I’ve always wanted to be a writer. I was six years old when I started writing songs and “selling” them. Made national radio even — my Dad pitched me to As It Happens on CBC and they interviewed me about my song writing and I even sang one (despite not being a singer) about a tornado, as I recall. Free songs I was writing, to anyone who asked.
(Nobody did, by the way, though Barbara Frum thought I was “cute”…)
In any case, flash forward to 1991. Still wanting to be a writer. A novelist, if given my preference. But it was Generation X that made me realize I could be a writer, and informed a large part of what I believe a writer — at least a novelist — could be. Loose. No real regard to “conventional” style in approach or storytelling. Modern, not lonely stories on a lonely prairie from a lonely decade. My god, the Gen X cover has upside-down clouds — how wonderfully dystopian and yet strangely hopeful is that?

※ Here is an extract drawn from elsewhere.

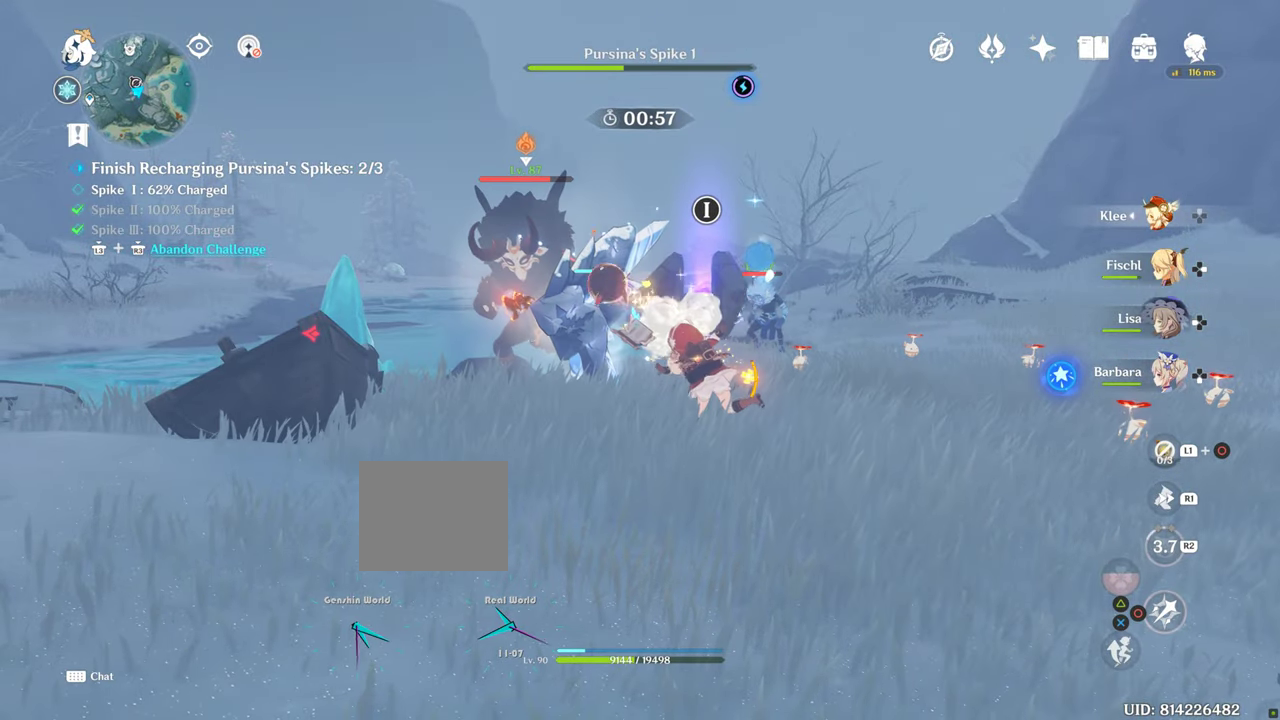
{"dt_ms": 500, "buttons": [], "left_stick": "up", "right_stick": "center", "events": [[117, "R2", "up"]]}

Not quite sure why I’m thinking about this now. I have been pondering lately the fact that culture is continuing to accelerate — Gen X and the early 90s looks positively idyllic, all resort-ish and full of people lounging on deck chairs by comparison. Can anything I write today survive the test of time? And does that even matter?
Yes, of course it matters. And yes, of course it shouldn’t. One of the many paradoxes of being a writer — learning how to care so, so deeply, and learning how not to feel a thing.
I’m marking a new chapter (pun noted) in my novel-writing journey. Not quite sure of what it is, but I’m definitely turning a page (pun noted again; getting slightly annoyed with myself now). Whatever is coming next, I do know that it’s a good thing.
Bring on the tornadoes.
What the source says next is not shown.